JIT compilation for functions is not enough for brain dynamics programming, since a multitude of dynamic variables and differential equations in a large system would make computation surprisingly complicated. Therefore, BrainPy enables JIT compilation to be performed on class objects, as long as users comply with the following rules:

  1. The class object must be a subclass of brainpy.Base.

  2. Dynamically changed variables must be labeled as brainpy.math.Variable.

  3. Variable updating must be accomplished by in-place operations.

Below is a simple example of a Logistic regression classifier. When wrapped into bm.jit(), the class oject will be JIT compiled.

class LogisticRegression(bp.Base):
    def __init__(self, dimension):
        super(LogisticRegression, self).__init__()

        # parameters    
        self.dimension = dimension
        # variables
        self.w = bm.Variable(2.0 * bm.ones(dimension) - 1.3)

    def __call__(self, X, Y):
        u = bm.dot(((1.0 / (1.0 + bm.exp(-Y * bm.dot(X, self.w))) - 1.0) * Y), X)
        self.w.value = self.w - u

In this example, the model weights (self.w) will be modified during training, so it is marked as bm.Variable. If not, in the compilation phase, all self. accessed variables which are not the instances of bm.Variable will be compiled as static constants.

import time

def benckmark(model, points, labels, num_iter=30, name=''):
    t0 = time.time()
    for i in range(num_iter):
        model(points, labels)

    print(f'{name} used time {time.time() - t0} s')
num_dim, num_points = 10, 20000000
points = bm.random.random((num_points, num_dim))
labels = bm.random.random(num_points)
# without JIT

lr1 = LogisticRegression(num_dim)

benckmark(lr1, points, labels, name='Logistic Regression (without jit)')
Logistic Regression (without jit) used time 10.024710893630981 s
# with JIT

lr2 = LogisticRegression(num_dim)
lr2 = bm.jit(lr2)

benckmark(lr2, points, labels, name='Logistic Regression (with jit)')
Logistic Regression (with jit) used time 5.015154838562012 s

From the above example, we can appreciate the acceleration of JIT compilation. This example, however, is too simplified to show the great difference between running with and without JIT. In fact, in a large brain model, the acceleration brought by JIT compilation is usually far more significant.

Automatic JIT Compilation in Runners#

In a large dynamical system where a large number of neurons and synapses are defined, it would be a little tedious to explicitly wrap every object into bm.jit(). Fortunately, in most conditions, users do not need to call bm.jit(), as BrainPy will make JIT compilation automatically.

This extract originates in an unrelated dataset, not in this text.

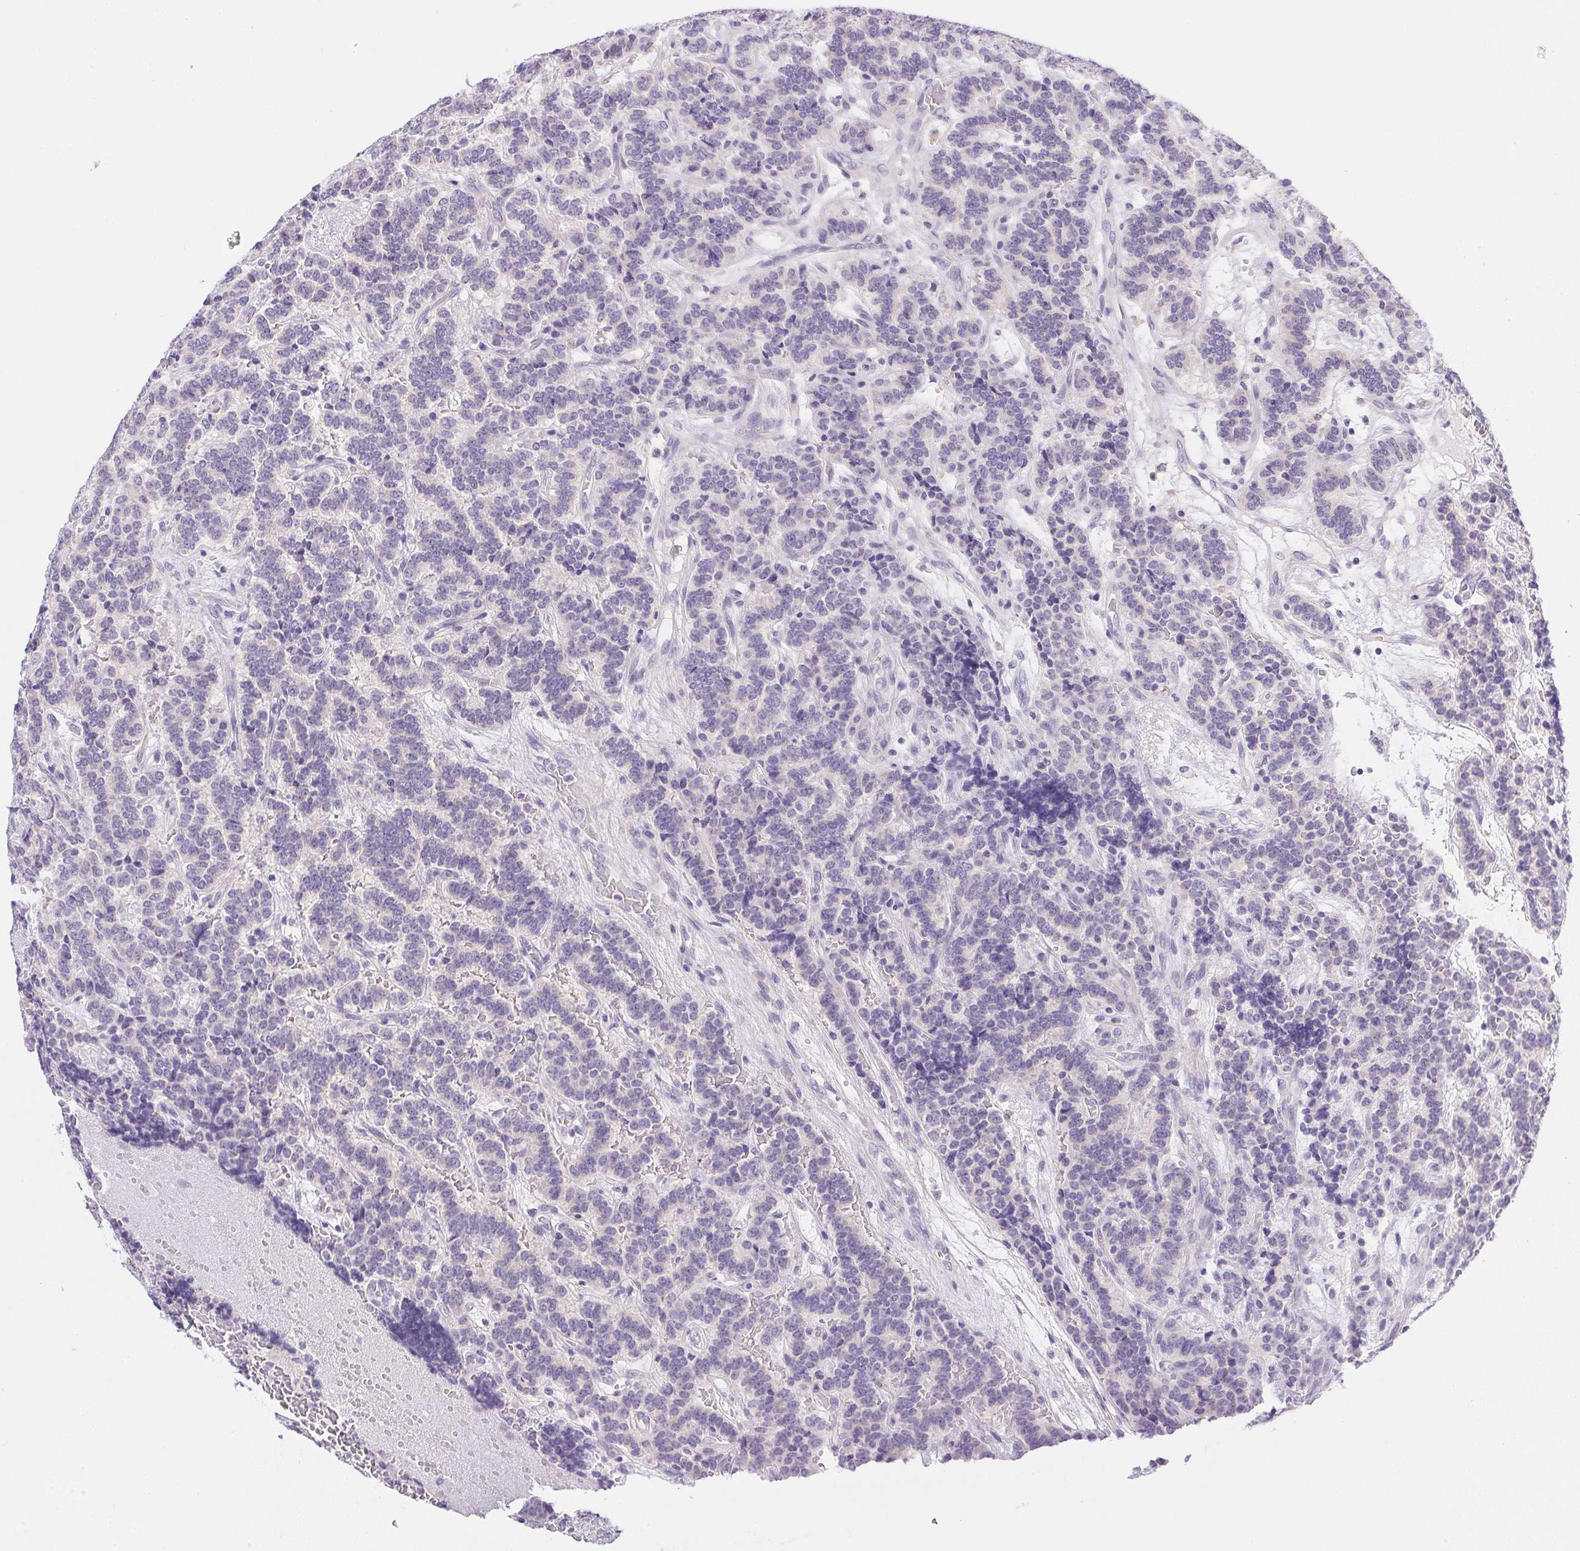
{"staining": {"intensity": "negative", "quantity": "none", "location": "none"}, "tissue": "carcinoid", "cell_type": "Tumor cells", "image_type": "cancer", "snomed": [{"axis": "morphology", "description": "Carcinoid, malignant, NOS"}, {"axis": "topography", "description": "Pancreas"}], "caption": "This micrograph is of carcinoid stained with IHC to label a protein in brown with the nuclei are counter-stained blue. There is no positivity in tumor cells. Nuclei are stained in blue.", "gene": "SLC17A7", "patient": {"sex": "male", "age": 36}}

BrainPy provides a brainpy.Runner class that is inherited by various runners used in simulation, traning and integration. When initializing it, a runner receives a parameter named jit, which is set True by default. This suggests that Runner will automatically JIT compile the target oject as long as it is wrapped into the runner.

For example, when users perform dynamic simulation on a HH model, they first need to wrap the model into a simulation runner:

model = bp.dyn.HH(1000)
runner = bp.DSRunner(target=model, inputs=('input', 10.))
runner(1000)  # running 1000 ms

Where model is wrapped into a runner, and it will be JIT compiled during simulation.

If users do not want to use JIT compilation (JIT compilation prohibits Python debugging), they can turn it of by setting jit=False:

model = bp.dyn.HH(1000)
runner = bp.DSRunner(target=model, inputs=('input', 10.), jit=False)

The output is the time (s) spent on simulation. We can see that the simulation is much slower without JIT compilation.

Besides simulation, runners are also used by integrators and trainers. For more details, please refer to the tutorial of runners.